Misalnya di aplikasi Telegram, di sana terdapat banyak video tentang seorang pria straight yang rela di-blow job oleh gay dengan imbalan uang, bahkan ada juga yang diberi imbalan sebungkus rokok. Ketika melakukan aksi itu pun, pihak gay merekam lalu menjualnya kepada sesama kaum LGBT. Mirisnya, ada juga yang sampai melakukan hubungan seksual sesama jenis dan videonya diperjual-belikan. Kasus yang dari kemarin sedang ramai dibicarakan yaitu tentang seorang guru (gay) paskibra yang memaksa 13 siswa untuk menyodominya, perbuatan tercela itu pun terbongkar setelah seorang siswa berani speak up.

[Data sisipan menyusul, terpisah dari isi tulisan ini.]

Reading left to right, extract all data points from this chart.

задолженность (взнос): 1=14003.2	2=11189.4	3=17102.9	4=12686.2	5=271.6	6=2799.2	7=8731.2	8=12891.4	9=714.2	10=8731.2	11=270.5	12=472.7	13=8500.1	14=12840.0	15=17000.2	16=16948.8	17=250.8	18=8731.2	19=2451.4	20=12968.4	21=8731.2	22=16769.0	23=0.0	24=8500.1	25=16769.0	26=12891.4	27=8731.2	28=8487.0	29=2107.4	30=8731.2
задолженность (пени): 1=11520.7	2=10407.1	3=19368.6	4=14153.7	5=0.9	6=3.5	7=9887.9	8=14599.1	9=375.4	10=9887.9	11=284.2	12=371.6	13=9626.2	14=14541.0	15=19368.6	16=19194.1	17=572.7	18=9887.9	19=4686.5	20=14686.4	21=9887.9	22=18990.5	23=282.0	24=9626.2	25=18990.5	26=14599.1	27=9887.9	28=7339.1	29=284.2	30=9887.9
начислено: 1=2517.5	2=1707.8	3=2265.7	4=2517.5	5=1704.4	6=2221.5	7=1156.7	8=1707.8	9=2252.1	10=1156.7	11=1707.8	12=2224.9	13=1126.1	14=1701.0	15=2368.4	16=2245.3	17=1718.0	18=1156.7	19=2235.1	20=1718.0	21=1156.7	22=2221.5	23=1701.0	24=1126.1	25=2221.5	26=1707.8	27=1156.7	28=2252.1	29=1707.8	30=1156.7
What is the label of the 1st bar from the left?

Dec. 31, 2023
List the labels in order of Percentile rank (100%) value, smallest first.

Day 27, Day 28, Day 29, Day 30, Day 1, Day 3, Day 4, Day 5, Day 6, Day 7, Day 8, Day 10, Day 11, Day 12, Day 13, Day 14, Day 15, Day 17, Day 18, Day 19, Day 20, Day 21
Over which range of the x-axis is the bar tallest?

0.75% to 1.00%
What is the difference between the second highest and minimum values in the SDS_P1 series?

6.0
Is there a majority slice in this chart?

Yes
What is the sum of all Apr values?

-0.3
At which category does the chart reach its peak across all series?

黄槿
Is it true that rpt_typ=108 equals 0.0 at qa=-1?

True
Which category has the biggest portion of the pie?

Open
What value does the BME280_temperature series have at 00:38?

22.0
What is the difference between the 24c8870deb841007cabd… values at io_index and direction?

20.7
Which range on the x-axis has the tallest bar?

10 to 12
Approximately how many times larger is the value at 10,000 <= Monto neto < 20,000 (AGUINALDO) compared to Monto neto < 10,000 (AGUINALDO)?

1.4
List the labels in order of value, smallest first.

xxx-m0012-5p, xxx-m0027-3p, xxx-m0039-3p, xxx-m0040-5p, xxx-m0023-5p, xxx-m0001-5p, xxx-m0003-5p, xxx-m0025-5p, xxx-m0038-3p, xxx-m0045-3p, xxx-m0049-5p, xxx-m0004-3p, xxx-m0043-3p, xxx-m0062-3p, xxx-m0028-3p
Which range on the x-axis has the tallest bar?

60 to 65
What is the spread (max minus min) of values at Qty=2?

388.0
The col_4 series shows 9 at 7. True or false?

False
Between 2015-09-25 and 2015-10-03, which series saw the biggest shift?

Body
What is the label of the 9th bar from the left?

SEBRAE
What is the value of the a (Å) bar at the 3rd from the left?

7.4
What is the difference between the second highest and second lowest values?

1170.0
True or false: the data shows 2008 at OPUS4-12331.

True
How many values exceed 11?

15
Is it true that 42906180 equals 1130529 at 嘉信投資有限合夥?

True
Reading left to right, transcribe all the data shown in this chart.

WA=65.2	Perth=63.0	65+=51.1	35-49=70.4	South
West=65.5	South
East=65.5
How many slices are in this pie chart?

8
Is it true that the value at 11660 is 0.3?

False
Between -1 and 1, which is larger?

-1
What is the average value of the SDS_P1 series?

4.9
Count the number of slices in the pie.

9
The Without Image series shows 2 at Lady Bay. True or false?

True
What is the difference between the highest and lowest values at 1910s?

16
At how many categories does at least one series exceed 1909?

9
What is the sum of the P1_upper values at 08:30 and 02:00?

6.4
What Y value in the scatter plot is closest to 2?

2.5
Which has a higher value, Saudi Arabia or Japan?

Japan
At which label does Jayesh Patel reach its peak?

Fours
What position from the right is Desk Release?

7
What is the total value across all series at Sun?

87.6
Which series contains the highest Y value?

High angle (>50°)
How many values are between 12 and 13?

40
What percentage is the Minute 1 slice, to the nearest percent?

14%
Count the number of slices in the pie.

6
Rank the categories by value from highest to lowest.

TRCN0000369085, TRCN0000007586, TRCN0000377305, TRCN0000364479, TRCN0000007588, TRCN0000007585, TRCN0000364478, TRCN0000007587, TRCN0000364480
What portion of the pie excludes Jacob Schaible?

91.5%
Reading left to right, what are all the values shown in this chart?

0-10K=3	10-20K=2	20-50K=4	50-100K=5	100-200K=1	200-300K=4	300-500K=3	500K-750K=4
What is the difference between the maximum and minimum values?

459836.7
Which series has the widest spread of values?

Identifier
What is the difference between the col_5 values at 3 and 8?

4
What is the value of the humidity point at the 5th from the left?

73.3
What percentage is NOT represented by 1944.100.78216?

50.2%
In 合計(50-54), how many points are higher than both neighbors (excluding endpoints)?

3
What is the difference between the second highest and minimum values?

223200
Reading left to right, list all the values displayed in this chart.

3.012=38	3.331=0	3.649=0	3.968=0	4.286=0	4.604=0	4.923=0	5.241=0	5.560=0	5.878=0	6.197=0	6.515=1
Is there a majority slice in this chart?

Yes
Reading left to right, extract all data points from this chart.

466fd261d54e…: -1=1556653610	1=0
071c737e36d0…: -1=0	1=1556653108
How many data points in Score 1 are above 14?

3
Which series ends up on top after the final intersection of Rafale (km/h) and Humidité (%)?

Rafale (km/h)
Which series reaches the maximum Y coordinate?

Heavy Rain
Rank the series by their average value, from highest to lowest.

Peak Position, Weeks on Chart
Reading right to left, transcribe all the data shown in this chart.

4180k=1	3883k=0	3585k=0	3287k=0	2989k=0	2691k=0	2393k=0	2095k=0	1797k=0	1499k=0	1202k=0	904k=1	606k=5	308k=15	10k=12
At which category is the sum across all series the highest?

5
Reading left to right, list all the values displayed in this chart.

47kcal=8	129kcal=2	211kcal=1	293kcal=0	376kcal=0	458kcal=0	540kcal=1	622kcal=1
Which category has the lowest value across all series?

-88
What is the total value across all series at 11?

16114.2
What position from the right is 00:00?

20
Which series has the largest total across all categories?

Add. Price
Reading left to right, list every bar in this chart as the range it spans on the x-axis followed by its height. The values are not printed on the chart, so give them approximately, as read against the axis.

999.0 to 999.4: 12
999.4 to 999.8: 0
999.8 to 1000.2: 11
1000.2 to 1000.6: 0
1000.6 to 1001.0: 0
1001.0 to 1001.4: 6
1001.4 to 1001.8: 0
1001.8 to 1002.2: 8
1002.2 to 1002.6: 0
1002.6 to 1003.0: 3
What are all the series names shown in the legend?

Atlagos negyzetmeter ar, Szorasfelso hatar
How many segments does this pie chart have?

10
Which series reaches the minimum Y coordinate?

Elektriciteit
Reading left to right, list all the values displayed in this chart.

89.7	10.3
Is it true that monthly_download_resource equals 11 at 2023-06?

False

Nah, melihat banyaknya tindakan asusila, pencabulan, serta hubungan seksual sesama jenis secara paksaan inilah yang membuat kami akhirnya muak. Kami yang tadinya mendukung pemberian hak kepada kaum LGBT, justru berbalik arah ketika melihat kasus pencabulan yang dilakukan oleh kaum LGBT. Memang benar, tindakan asusila tidak memandang gender, usia, suku, agama, mapun pendidikan. Namun tetap saja jika propaganda tuntutan hak bagi kaum LGBT digemborkan namun tidak dibarengi dengan sikap/tindakan yang baik bagi pengikutnya, tentu saja legalitas LGBT di Indonesia hanya sekedar "mimpi basah".
Jika kondisinya seperti tadi, siapa yang dirugikan? Tentu kaum LGBT yang taat hukum dan tidak berlebihan dalam aktivitas sosial. Dan yang lebih parahnya lagi, jika perbuatan asusila semakin marak terjadi, pengamen waria, pelawak serta artis pemeran LGBT juga akan mendapatkan imbas yang sama buruknya.
Hemat saya, daripada terus saja mengkampanyekan LGBT dan hak-haknya, alangkah lebih baiknya jika kaum LGBT diberikan edukasi terlebih dahulu agar tidak menimbulkan kerugian serta trauma bagi korbannya. Kenapa? Anak korban sodomi jika tidak didampingi, di masa yang akan datang justru akan menjadi pelaku dari tindakan asusila.